課題 A: 砂利押え工法についての本文で、本発明の砂利組成物に用いる(A)の砂利の粒径はどの範囲とされているか。
課題 B: 防水層保護押え砂利の固定方法についての本文を、示された最後の文の後から書き進めよ。

さらに、砂利とエマルシヨンをあらかじめ均一
に混ぜたものを防水層の上面に敷き並べてから、
分解剤を撒布してエマルシヨンを急速に分解し、
凝固させる方法も行われているが、分解が砂利層
の上層からはじまるため分解剤が砂利層の下層全
体に行きわたらない場合が多く、均一な砂利押え
保護層を得ることができない。
このほかエマルシヨンの中に遅効性凝固剤をあ
らかじめ混ぜておき、砂利を敷き並べた上から撒
布する方法もあるが、この場合徐々にエマルシヨ
ンが増粘し砂利と砂利の間から下層に浸透しにく
くなり、とくに防水層と砂利の界面にほとんど浸
透しないことも多く見られる。
本発明の目的は、以上のような従来の砂利押え
工法の欠点をすべて解消し、砂利相互の固着力が
充分保持され、強風による砂利の吹き飛びが全く
ない安定した防水層保護押え砂利の固定方法を提
供するものである。
(問題点を解決するための手段)
本発明者らは上記の問題点を解決するため鋭意
研究を行ない、建造物の陸屋根における防水層の
保護押え用として使用する砂利を固定するのに有
効な方法を見出し本発明を完成した。
すなわち本発明は、(A)粒径5〜25mmの砂利、(B)
アスフアルト、アクリル系共重合樹脂、およびエ
チレン−酢酸ビニル系共重合樹脂のいずれか一種
のエマルシヨン、(C)エポキシ樹脂エマルシヨンお
よびその硬化剤、以上(A),(B),(C)を用いてそれぞ
れ固形分換算で(B)100重量部に対して(C)を5〜25
重量部の割合で個別にまたはあらかじめ両者を混
合し、(B),(C)の固形分換算合計量が(A)100重量部
に対し0.5〜3.5重量部の範囲で加えて均一に混合
した砂利組成物を使用直前に調製し、これを建造
物の屋上等に施した防水層の上面に層状に載置し
て乾燥硬化させることを特徴とするものである。

元データ:
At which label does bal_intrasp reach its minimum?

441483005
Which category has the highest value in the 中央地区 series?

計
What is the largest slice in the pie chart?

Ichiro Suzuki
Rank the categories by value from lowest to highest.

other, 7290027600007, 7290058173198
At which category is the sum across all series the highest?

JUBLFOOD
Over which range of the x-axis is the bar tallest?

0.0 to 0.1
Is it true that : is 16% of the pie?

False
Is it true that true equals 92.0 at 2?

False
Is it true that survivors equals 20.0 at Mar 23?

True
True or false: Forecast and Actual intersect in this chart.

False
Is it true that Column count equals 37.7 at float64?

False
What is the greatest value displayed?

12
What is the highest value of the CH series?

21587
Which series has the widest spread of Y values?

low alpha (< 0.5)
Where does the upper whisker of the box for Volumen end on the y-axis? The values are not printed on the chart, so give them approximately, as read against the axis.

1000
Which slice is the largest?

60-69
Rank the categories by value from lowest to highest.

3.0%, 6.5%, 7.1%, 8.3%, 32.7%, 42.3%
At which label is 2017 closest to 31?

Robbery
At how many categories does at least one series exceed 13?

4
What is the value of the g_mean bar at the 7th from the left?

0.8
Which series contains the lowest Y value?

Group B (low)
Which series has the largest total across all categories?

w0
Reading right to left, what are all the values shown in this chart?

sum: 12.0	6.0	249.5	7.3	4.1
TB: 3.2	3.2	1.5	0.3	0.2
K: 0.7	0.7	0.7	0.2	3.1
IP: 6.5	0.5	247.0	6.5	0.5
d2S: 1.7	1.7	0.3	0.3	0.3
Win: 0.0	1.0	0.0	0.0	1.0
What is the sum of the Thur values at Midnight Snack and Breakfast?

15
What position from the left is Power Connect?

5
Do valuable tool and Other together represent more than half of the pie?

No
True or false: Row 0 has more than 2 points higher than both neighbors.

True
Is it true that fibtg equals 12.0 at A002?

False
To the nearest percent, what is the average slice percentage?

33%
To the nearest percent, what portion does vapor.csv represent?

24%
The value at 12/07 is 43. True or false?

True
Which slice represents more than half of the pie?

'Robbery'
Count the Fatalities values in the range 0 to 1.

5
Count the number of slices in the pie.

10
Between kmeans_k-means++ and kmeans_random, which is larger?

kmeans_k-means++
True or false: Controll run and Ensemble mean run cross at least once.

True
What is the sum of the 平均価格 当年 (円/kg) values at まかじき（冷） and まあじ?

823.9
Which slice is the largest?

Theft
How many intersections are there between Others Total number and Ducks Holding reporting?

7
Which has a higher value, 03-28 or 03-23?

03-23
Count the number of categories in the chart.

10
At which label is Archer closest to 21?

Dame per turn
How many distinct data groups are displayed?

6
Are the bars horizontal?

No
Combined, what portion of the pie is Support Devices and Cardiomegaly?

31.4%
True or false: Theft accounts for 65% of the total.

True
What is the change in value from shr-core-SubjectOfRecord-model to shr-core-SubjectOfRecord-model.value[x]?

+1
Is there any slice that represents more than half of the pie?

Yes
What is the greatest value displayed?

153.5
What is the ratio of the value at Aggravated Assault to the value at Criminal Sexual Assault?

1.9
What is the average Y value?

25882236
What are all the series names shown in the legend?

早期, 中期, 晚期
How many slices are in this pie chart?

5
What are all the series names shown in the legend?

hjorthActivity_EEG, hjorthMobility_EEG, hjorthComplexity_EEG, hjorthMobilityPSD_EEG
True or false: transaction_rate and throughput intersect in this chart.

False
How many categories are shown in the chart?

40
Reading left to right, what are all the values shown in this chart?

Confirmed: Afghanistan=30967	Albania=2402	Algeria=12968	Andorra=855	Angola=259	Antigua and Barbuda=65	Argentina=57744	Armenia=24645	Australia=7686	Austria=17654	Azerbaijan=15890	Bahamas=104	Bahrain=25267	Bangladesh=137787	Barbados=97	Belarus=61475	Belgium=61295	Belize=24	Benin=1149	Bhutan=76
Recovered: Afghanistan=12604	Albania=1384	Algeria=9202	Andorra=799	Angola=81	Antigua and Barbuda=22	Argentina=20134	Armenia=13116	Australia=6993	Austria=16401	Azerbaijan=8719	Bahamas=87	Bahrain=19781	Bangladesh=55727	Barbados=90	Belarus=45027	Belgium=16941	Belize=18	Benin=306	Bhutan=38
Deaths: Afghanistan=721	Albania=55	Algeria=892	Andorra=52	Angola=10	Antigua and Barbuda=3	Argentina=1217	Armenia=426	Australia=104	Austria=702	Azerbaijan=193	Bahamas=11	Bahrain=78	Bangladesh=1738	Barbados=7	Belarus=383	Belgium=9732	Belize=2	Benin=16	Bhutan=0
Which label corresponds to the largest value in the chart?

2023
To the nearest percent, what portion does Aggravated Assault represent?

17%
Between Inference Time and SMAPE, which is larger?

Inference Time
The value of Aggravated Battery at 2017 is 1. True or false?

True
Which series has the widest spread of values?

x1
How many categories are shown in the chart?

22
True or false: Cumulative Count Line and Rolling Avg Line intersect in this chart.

解答 A: 5〜25mmである。

解答 B:
本発明に使用する砂利は、河川から採取される
玉砂利または安山岩などの原石を粗砕した砕石砂
利であるが、粒径が5乃至25mmの範囲のものが好
適に用いられる。粒径が25mm以上では従来の如く
砂利を固定しなくても実用上差支えなく、一方粒
径が5mm以下になると砂利全体の総表面積が大と
なりエマルシヨンの使用量を多くしなければなら
ないので不経済である。
本発明に用いるエマルシヨンは、アスフアル
ト、アクリル系共重合樹脂、およびエチレン−酢
酸ビニル共重合樹脂のうちのいずれか一種のエマ
ルシヨンとエポキシ樹脂エマルシヨンおよびエポ
キシ樹脂用硬化剤である。これらの樹脂エマルシ
ヨンは汎用されているものはほとんど問題なく用
いることができるが、特にアスフアルトエマルシ
ヨンでは通常原油中のビチユーメンを減圧蒸留お
よび/または水蒸気蒸溜して得られるストレート
アスフアルトのうちで針入度60乃至120の範囲の
ものをアニオン系乳化剤例えばオレイン酸カリウ
ム、オレイン酸ナトリウムなどの脂肪酸金属塩を
用いてエマルシヨン化したもの、またはノニオン
系乳化剤例えばグリセリン、プロピレングリコー
ルモノステアレート、プロピレングリコールモノ
ラウレートなどを用いてエマルシヨン化したもの
がよく知られており、これらが好適に使用され
る。アクリル系共重合樹脂エマルシヨンとしては
アクリル酸エステルと、メタクリル酸エステル、
酢酸ビニル、スチレン、アクリロニトリル、アク
リル酸などの共重合エマルシヨンがあげられる。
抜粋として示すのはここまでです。